Te Puna is a close knit community in the rural outskirts of Bay Of Plenty. In one tidy whare live Tom and his wife Kahurangi Puru – a whare they have called their home for 30 years. Tom has some health issues and together with his wife Kahu, they have been raising their teenage granddaughter since birth. She has an asthma condition that they monitor regularly.
It’s a sunny Wednesday afternoon when we arrive and as we pull up the driveway Tom comes out to greet us. Whānau Ora kaiarahi, Kahurangi Johnson, is welcomed like part of the whānau, the bond between them is warm, natural and trusting. This is a true testament to the time and effort spent together over a few months since meeting. And a clear indication of how much this navigator loves her job and the people she connects with. We are offered scones and a cup of tea as we walk in and their home is comfortable and tidy.
The Puru’s relationship is 44 years in the making which has them politely finishing each others sentences and speaking kindly about one another. Their door is always open to others and one neighbour was just leaving after sharing a cuppa and korero while doing his laundry there.
So how did their whare get the attention it did? They registered with Hauora Te Puna who asked their locals to indicate if they would like their home accessed. And one day there was a knock at their door by members of Collective Impact – a Whānau Ora initiative. It completely surprised both Tom and Kahu that kind people were here to ensure their home was healthy and warm.
Kahu Puru was surprised and explains, “We didn’t know what it was really about when they first came. We felt like other people needed it more, we felt we weren’t worthy enough to have that work done on our whare”.
The survey team thoroughly checked their house, completed a list, and three months later they returned to say they were ready to start repairs and improvements.
The Puru’s had completely forgotten about the visit assuming their home did not meet the requirements.
Tom recalls, “Next thing they were cleaning up and they had lots of cans of paint. Then they started water blasting my home and all of a sudden they were ready to paint. And I said, I would do the painting myself. They gave us the incentive to get in there and help them by doing it ourselves”.
The Collective Impact crew were impressed with his enthusiasm and Tom took on the task of painting the entire exterior of his home with his moko. And they loved completing it together – taking the time to ensure the finished product was done to a professional standard.
The Puru’s were also offered a heat pump but turned it down due to their granddaughter being asthmatic and warm air can trigger an attack. They have never had a heater in their home to protect her. The partners made minor repairs to the exterior of the home which was already insulated and structurally sound. And despite their protests, a balcony was built and painted out the front of their home through the philanthropic local Marae.
For the first time they had an extractor fan installed in their bathroom which had become damp over time due to the condensation and steam. This has completely changed their lives and their faces light up with gratitude and almost disbelief when they talk about it. Tom said the tiny bathroom now seems bigger now they no longer contend with steam and constant dampness. They also received curtains – however they remain folded to one side as Tom intends to replicate the refurbishment in the interior by giving it a new coat of paint.

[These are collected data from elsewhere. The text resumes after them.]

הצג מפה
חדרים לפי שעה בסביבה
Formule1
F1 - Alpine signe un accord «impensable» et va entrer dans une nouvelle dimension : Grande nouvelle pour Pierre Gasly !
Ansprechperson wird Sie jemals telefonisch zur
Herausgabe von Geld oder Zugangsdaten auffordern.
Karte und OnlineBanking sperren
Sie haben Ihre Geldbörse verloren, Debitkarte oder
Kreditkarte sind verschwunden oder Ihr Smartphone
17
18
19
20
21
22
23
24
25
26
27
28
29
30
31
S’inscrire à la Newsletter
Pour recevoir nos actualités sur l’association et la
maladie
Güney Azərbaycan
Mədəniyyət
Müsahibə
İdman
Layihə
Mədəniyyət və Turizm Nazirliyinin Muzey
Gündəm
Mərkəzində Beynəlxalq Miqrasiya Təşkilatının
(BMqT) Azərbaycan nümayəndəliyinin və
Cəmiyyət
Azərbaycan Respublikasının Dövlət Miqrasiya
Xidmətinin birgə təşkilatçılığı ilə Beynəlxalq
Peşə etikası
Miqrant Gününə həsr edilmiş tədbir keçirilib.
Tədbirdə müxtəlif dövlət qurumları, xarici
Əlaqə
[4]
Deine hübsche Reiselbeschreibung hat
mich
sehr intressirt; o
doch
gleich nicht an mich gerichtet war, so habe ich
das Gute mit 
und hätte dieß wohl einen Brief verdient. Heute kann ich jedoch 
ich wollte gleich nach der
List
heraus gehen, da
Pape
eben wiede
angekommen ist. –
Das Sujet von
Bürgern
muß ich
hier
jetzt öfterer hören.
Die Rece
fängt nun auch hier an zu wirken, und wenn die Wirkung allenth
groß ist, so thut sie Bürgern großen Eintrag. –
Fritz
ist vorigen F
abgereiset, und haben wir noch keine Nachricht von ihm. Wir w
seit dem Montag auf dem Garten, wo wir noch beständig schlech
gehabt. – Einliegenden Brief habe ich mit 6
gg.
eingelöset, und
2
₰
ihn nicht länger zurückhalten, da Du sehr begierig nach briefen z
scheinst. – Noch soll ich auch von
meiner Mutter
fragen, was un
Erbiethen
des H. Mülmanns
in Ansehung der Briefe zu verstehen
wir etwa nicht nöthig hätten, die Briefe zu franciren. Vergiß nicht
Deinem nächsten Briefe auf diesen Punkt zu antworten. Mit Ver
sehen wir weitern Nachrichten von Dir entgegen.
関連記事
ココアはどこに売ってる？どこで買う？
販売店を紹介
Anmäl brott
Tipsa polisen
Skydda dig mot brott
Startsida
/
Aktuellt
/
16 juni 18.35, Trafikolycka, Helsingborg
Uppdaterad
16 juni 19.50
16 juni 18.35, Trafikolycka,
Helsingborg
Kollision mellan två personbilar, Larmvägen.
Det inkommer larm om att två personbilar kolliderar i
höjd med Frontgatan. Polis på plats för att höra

Tom and Kahu are even more house proud now thanks to the Healthy Homes Initiative and have aspirations to do more maintenance themselves.
Kahu said, “To be honest I didn’t think our house needed to be done – we were not worthy of the attention. You just look at the word ‘whānau ora’ and the help they did for us, real Maoritanga that word Whānau Ora and all of the things they have done”.
To this day Tom and Kahurangi Puru remain shell shocked that someone would look out for them, that someone would want to improve their standard of living, because they still believe that they are not worthy.